Lange schon ging der farbenfrohe Tag in eine klare, kalt Winternacht über. In der eisigen Schneelandschaft ist Ruhe eingekehrt.
Nur leise weht der Nordwind in geisterhaftem Singen über die Ebene - sonst Stille.
Weit in der Ferne steht ein einzelner Baum. Er ist alt. Bald so alt, wie dieser Tag es ist. Ein einzelner Baum - doch nicht allein! Unter ihm steht ein Mensch, auch er ist alt. Doch das Kind, dessen Hand er hält, es ist jung. Jung wie der Neuschnee, der gefallen ist. Die beiden stehen da und schauen. Sie reden nicht. Sie haben auch nicht kalt. Sie stehen nur da und blicken in den sternenklaren Himmel. Wieviel Zeit mag wohl vergangen sein? Ob der Morgen schon naht? Es berührt sie nicht.
Doch da! Ein Stern, er leuchtet viel heller, viel klarar als alle anderen! Er dreht sich, schnell, schneller, immer schneller. Er löst sich vom Firmament und fällt weit in die Tiefe der dunklen Nacht - und erlischt. Das Kind drückt die Hand fester und spricht in hauchendem Ton: "Was ist geschehen? Ein Licht stürzt in die Dunkelheit! Viel dunkler ist es jetzt!"

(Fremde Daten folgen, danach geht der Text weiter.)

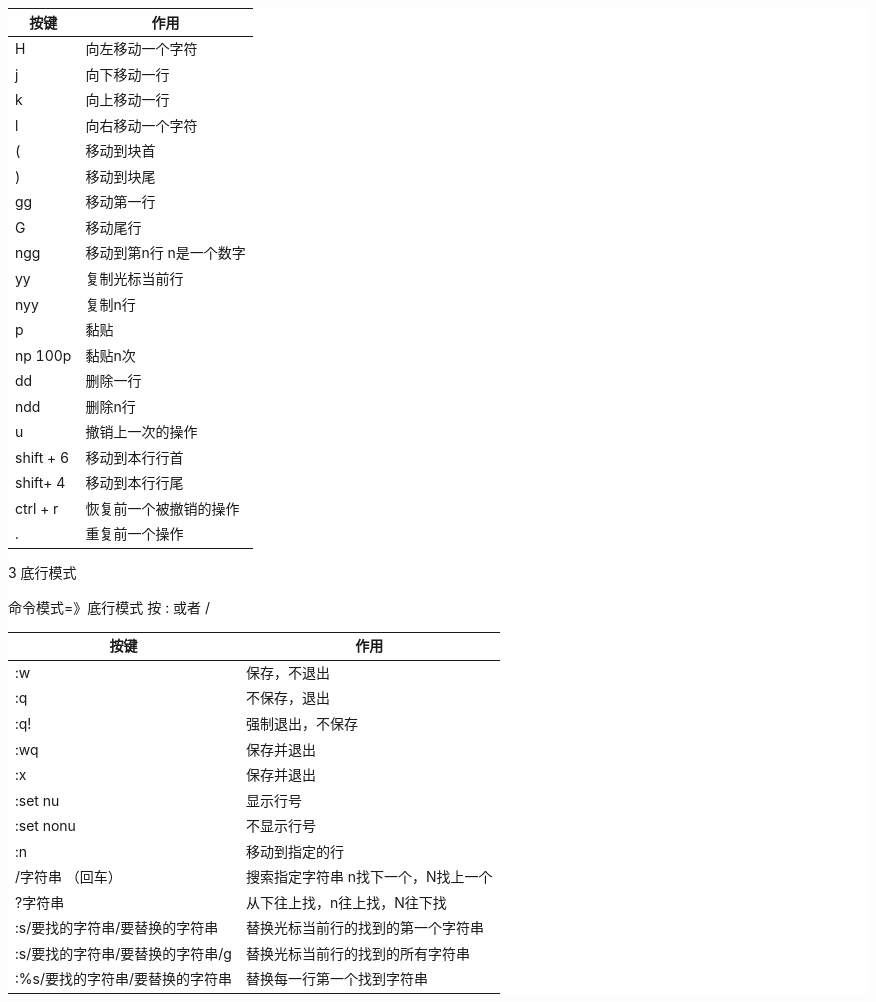 | 按键        | 作用            |
| --------- | ------------- |
| H         | 向左移动一个字符      |
| j         | 向下移动一行        |
| k         | 向上移动一行        |
| l         | 向右移动一个字符      |
| (         | 移动到块首         |
| )         | 移动到块尾         |
| gg        | 移动第一行         |
| G         | 移动尾行          |
| ngg       | 移动到第n行 n是一个数字 |
| yy        | 复制光标当前行       |
| nyy       | 复制n行          |
| p         | 黏贴            |
| np  100p  | 黏贴n次          |
| dd        | 删除一行          |
| ndd       | 删除n行          |
| u         | 撤销上一次的操作      |
| shift + 6 | 移动到本行行首       |
| shift+ 4  | 移动到本行行尾       |
| ctrl + r  | 恢复前一个被撤销的操作   |
| .         | 重复前一个操作       |

3 底行模式

命令模式=》底行模式   按  : 或者  /

| 按键                   | 作用                   |
| -------------------- | -------------------- |
| :w                   | 保存，不退出               |
| :q                   | 不保存，退出               |
| :q!                  | 强制退出，不保存             |
| :wq                  | 保存并退出                |
| :x                   | 保存并退出                |
| :set nu              | 显示行号                 |
| :set nonu            | 不显示行号                |
| :n                   | 移动到指定的行              |
| /字符串  （回车）           | 搜索指定字符串  n找下一个，N找上一个 |
| ?字符串                 | 从下往上找，n往上找，N往下找      |
| :s/要找的字符串/要替换的字符串    | 替换光标当前行的找到的第一个字符串    |
| :s/要找的字符串/要替换的字符串/g  | 替换光标当前行的找到的所有字符串     |
| :%s/要找的字符串/要替换的字符串   | 替换每一行第一个找到字符串        |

Der alte Mund des Menschen öffnet sich, und die rauhen Lippen formen jedes Wort langsam und deutlich. Die Stimme, kräftig und fein zugleich: "Der Himmel ist Spiegel dieser Welt, der weisse Strasse der Weg, den das Leben sich bahnt. Die Sterne gleichen den Menschen; einige stehen in grossen Gruppen, manche in kleinen und einzelne - allein. Diese leuchten hell, jene sind kaum zu sehen. Einer ist gross, ein anderer klein, und manche erlöschen, wie dieser, welcher zuvor zur Erde fiel. Jedes Licht muss die Gelegenheit haben zu leuchten so langes es kann und es ihm bestimmt ist. ein Stern darf nicht versuchen mit seinem Licht einen anderen zu erlöschen. Das darf niemals geschehen. Denn der wird verscuhen, heller zu leuchten als ihm möglich ist und sich daran erschöpfen und untergehen. Und dann, wenn das letzte Licht erlöscht ist, wird es sehr dunkle und kalt werden auf dieser Welt. Viel dunkler als jede Nacht und kälter als jeder Winter.
Doch es ist bereits geschehen, und das Unvermeidbare wird eintreffen. Ein Stern nach dem anderen wird erlöschen und auch der grösste Stern, unsere Sonne, wird verglühen".
Die Lippen schliessen sich, und das Kind blickt mit angstvollen Augen zu den Sternen empor. Für kurze Zeit ist alles still.
Nur leise weht der Nordwind in geisterhaftem Singen über die Ebene - sonst Stille.
Dann öffnen sich die Lippen wieder, die trockene Zunge stösst gegen die schäbigen Zähne, um den ersten Laut zu formen: "Du brauchst Dich nicht zu ängstigen, mein Kind, denn was stirbt, ist nicht zu Ende, es ist tod und leben zugleich. Dieser Baum hier wird sterben , doch im Frühjahr wir eine neuer an seiner statt wachsen, reifen - und sterben. Denn nur was reift und stirbt wird Frucht bringen. -- Hoffen wir, die Frucht dieser Welt wird gut! --
So bist auch Du die Frucht der Menschheit und meine Frucht. Ich werde wohl sterben, aber niemals werde ich tod sein!"
Nach einer Atempause erhellt sich die Stimme und sagt: "Hör zu! Hörst Du den Wind? Den eisigen Nordwind? Den Tod? Er singt das Lied des Lebens". Wieder kehrt Stille ein.
Nur leise weht der Nordwind in geisterhaftem Singen über die Ebene - sonst Stille.